SBF was the most extreme symbol of that time, and the collapse of FTX accelerated the end of that era to some extent.
What people truly miss is that unique sense of energy------every day brought big news and breakthroughs, ordinary people had opportunities, the rules were still being written, there were blank spaces everywhere, the crypto wave overshadowed AI, and VCs were still playing a whale-hunting game, with risks and rewards coexisting, and opportunities yet to be priced everywhere.
However, that era, where most people could get a piece of the pie, has ended.
Yet, the crypto industry is far from extinction.
As the old narratives collapse, new narratives are quietly growing, especially in the intersection of AI and crypto, which is still far from being fully priced.
Binance founder Changpeng Zhao (CZ) recently pointed out in a Binance Square AMA that while AI is currently attracting a lot of funding and attention, this actually leaves more long-term builders for the crypto industry, and this environment is beneficial for the long-term development of the industry.

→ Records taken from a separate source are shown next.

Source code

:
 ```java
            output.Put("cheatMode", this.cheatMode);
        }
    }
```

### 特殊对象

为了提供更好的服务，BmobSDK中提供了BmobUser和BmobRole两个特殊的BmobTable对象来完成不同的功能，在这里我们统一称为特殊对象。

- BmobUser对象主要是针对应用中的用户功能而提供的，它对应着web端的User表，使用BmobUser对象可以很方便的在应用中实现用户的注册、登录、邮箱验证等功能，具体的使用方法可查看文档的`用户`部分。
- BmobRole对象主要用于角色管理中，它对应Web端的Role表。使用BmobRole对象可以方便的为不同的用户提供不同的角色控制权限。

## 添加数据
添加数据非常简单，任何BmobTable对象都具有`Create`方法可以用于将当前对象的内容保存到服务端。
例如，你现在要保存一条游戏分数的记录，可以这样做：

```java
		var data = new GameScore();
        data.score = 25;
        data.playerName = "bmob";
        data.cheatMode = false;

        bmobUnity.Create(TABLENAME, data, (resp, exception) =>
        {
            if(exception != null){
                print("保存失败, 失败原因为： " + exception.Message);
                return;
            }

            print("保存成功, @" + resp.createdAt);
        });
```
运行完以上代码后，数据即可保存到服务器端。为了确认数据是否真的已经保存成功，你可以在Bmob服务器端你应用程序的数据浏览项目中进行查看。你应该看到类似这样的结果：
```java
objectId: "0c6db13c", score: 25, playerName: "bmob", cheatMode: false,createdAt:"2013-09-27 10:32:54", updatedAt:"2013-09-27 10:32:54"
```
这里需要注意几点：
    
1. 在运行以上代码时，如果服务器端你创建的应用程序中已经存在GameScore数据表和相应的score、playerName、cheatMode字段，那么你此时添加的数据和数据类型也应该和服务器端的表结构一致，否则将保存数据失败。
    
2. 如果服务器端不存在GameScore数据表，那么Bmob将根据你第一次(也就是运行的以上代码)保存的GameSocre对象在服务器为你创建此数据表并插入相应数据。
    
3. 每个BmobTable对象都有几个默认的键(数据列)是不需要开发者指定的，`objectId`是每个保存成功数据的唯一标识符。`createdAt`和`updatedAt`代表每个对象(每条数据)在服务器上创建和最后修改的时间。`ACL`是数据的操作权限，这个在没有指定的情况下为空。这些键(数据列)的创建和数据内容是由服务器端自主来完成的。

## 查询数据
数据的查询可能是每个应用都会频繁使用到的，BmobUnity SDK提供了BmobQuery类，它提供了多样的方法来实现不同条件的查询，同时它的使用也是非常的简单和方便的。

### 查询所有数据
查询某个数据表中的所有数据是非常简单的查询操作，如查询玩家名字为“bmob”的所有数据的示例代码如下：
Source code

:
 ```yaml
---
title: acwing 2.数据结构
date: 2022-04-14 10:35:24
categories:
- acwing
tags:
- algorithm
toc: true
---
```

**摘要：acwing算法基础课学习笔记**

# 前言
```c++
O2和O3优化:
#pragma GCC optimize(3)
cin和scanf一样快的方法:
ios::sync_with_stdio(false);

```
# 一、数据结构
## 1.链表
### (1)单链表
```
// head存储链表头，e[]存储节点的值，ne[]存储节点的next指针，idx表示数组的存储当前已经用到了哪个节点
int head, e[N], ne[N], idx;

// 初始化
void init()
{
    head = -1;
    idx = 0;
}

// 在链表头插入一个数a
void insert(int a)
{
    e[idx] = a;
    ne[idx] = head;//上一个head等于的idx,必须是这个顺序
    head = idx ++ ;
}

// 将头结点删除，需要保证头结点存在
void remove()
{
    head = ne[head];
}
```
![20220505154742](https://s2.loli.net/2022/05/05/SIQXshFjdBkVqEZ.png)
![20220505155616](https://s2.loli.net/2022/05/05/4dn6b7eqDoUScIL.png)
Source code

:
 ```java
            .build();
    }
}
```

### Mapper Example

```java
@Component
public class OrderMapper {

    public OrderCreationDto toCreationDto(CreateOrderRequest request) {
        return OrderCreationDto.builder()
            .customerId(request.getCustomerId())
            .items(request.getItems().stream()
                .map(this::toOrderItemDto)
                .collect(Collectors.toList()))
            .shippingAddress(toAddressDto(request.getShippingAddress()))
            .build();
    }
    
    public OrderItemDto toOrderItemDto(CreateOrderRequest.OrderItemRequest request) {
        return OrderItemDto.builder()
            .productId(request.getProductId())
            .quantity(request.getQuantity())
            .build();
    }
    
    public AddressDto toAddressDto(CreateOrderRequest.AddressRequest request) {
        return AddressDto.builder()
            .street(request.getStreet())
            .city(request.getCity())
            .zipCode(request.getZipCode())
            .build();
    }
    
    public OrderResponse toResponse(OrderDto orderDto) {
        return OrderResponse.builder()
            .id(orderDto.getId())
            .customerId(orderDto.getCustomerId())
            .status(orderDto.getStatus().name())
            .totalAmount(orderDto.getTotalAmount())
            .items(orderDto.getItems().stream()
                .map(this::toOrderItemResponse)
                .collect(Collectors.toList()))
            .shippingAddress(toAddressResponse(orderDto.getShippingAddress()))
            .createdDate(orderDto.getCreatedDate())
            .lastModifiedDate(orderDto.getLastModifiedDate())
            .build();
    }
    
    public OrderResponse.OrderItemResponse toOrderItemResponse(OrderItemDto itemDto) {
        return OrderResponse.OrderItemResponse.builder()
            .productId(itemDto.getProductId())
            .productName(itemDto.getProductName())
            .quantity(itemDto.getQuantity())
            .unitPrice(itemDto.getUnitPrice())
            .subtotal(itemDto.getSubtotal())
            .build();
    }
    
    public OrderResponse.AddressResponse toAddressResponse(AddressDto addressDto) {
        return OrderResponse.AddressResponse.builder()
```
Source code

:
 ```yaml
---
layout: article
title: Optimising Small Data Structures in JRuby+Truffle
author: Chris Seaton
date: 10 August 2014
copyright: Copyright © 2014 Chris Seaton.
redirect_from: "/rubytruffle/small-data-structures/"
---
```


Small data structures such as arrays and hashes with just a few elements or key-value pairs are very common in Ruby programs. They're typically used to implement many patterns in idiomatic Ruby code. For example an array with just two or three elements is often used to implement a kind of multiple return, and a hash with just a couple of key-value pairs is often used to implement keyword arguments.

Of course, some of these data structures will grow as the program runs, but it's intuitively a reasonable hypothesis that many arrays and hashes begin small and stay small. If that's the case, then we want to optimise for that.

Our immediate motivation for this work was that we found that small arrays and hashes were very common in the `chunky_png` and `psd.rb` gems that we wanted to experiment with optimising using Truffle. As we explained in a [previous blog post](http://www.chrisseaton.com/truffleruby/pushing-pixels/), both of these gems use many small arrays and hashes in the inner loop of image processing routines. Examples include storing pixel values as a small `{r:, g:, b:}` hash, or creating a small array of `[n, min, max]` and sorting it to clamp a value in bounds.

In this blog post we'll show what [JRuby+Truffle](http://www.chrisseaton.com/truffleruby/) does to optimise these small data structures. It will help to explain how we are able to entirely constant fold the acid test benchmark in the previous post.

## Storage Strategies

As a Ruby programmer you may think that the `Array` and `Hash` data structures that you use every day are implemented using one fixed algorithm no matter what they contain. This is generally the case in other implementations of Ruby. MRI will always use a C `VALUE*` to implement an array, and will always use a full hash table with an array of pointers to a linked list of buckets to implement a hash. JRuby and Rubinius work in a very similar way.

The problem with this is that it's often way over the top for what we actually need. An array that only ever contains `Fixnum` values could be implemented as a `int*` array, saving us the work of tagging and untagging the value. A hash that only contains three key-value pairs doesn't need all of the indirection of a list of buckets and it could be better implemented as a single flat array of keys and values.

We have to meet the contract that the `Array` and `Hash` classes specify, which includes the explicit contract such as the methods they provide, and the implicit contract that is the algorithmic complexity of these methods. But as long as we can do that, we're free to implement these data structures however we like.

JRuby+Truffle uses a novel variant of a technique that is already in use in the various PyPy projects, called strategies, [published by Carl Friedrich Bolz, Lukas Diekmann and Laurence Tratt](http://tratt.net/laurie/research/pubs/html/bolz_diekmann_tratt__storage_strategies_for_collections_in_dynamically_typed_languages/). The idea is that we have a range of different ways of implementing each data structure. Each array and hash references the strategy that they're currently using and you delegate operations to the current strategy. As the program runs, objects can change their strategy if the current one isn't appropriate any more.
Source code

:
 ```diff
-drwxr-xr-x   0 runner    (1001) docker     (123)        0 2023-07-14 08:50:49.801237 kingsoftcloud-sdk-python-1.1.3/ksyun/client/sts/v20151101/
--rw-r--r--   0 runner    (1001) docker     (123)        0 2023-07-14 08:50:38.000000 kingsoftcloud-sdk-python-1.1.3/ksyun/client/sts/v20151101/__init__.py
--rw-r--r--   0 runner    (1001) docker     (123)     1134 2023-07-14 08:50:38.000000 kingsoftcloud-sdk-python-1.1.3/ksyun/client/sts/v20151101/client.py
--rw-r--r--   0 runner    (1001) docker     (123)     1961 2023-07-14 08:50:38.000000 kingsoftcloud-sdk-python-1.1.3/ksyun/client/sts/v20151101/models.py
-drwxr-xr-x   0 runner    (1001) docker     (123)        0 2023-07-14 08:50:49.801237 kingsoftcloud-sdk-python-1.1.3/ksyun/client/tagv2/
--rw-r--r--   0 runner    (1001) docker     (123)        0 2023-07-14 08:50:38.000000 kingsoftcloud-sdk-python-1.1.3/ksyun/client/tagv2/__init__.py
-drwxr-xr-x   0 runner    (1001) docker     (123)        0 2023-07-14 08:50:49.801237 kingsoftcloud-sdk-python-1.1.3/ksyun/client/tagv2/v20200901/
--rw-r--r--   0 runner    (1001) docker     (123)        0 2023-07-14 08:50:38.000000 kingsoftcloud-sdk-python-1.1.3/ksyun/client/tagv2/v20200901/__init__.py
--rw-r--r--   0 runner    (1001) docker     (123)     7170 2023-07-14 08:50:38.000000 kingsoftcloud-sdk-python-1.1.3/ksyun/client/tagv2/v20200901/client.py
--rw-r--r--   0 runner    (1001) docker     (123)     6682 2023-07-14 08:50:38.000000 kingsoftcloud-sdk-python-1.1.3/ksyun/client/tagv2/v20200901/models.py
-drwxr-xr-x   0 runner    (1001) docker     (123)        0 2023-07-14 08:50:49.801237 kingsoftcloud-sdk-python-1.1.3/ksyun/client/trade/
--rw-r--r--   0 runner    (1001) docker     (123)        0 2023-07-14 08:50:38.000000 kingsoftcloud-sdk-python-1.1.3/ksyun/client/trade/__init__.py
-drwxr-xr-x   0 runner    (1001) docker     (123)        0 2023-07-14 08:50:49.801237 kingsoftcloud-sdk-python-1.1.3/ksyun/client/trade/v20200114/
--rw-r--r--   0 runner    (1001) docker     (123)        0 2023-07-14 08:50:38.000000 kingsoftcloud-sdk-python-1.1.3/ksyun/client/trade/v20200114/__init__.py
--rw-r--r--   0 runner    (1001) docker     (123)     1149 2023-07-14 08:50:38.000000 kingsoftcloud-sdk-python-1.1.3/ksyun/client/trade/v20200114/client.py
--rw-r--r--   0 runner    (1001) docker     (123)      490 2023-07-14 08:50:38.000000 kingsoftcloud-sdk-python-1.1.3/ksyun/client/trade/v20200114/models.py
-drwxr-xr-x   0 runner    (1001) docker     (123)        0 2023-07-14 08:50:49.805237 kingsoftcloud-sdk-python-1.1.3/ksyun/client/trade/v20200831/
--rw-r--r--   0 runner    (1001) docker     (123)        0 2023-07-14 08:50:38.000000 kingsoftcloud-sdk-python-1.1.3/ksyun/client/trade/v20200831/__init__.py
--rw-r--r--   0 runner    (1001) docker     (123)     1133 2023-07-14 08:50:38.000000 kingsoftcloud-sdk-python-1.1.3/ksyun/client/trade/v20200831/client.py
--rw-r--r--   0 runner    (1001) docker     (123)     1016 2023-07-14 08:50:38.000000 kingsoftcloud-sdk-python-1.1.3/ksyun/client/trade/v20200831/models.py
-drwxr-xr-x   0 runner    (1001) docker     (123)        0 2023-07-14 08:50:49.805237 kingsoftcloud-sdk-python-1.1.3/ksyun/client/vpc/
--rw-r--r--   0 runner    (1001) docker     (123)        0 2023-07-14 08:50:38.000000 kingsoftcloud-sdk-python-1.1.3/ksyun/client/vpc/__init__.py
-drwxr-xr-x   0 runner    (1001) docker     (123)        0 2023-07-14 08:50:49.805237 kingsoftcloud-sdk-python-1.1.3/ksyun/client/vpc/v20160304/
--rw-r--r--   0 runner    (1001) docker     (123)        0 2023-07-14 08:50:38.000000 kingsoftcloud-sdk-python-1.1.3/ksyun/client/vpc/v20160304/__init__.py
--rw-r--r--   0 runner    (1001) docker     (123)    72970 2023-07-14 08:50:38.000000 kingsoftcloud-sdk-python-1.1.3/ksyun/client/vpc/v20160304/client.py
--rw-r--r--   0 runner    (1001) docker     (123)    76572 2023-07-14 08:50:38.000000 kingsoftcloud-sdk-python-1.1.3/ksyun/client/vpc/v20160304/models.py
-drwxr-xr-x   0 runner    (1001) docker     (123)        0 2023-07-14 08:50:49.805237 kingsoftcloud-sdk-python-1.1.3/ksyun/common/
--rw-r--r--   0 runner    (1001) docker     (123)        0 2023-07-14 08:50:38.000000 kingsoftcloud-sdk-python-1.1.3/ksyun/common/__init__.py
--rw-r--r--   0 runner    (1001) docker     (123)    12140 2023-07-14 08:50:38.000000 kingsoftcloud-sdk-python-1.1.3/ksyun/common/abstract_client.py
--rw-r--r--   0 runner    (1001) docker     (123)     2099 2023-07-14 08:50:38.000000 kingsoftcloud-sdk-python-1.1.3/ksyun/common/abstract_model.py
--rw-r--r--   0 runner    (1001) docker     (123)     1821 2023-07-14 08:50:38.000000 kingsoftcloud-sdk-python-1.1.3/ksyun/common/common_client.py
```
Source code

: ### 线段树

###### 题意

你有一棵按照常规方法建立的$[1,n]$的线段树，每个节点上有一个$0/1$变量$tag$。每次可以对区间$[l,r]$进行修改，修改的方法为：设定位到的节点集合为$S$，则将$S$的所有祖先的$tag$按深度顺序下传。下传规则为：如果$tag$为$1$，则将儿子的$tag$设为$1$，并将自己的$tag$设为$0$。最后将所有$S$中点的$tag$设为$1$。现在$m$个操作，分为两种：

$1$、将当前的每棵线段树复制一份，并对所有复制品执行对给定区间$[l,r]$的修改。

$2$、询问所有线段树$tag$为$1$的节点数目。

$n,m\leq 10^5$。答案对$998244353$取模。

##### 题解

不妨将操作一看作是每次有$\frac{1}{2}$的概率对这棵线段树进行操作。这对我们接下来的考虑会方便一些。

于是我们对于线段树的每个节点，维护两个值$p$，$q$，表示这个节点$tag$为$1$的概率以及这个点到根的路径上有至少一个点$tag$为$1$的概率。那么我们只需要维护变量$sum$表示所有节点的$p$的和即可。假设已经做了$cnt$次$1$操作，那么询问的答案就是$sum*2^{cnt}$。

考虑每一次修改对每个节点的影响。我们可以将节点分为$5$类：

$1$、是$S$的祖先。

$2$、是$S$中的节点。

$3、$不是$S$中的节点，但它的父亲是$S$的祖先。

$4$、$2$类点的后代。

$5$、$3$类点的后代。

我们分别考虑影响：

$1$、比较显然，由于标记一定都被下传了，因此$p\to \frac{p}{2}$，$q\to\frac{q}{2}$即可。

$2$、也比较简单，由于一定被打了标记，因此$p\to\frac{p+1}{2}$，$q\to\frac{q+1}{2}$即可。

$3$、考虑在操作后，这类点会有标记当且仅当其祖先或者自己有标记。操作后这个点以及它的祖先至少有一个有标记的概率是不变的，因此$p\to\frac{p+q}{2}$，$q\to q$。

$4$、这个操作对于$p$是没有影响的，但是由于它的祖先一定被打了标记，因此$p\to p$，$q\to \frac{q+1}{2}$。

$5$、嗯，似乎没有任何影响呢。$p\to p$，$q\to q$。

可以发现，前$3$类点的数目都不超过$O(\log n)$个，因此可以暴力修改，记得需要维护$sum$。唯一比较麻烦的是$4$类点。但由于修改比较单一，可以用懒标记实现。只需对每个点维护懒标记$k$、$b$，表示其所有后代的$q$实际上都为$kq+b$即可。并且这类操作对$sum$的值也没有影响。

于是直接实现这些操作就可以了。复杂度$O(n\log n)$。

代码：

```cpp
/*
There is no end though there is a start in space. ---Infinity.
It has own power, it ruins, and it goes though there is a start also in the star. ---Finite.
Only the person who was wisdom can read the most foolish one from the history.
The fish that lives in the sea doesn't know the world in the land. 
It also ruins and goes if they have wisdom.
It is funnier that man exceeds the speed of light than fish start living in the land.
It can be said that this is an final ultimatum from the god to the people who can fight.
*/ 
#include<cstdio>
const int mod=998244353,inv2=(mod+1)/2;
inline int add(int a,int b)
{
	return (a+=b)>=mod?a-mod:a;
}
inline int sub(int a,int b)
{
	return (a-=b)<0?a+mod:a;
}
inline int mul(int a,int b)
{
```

Several VC executives also reached a consensus in their 2026 outlook: "The spray-and-pray era is over," and 2026 will be a year where "Execution, Not Hype" (execution rather than hype) determines the outcome.
Capital is shifting from chasing trends to supporting Builders with real business models, strong execution, and long-term patience.
As DWF Labs co-founder Andrei Grachev said, the market is currently in a "very boring" phase, but it has not moved towards extinction; as Builders or investors, there is still much to be done. Retail investors should maintain a learning mindset, avoid crying in the casino, and enjoy this market we chose to enter.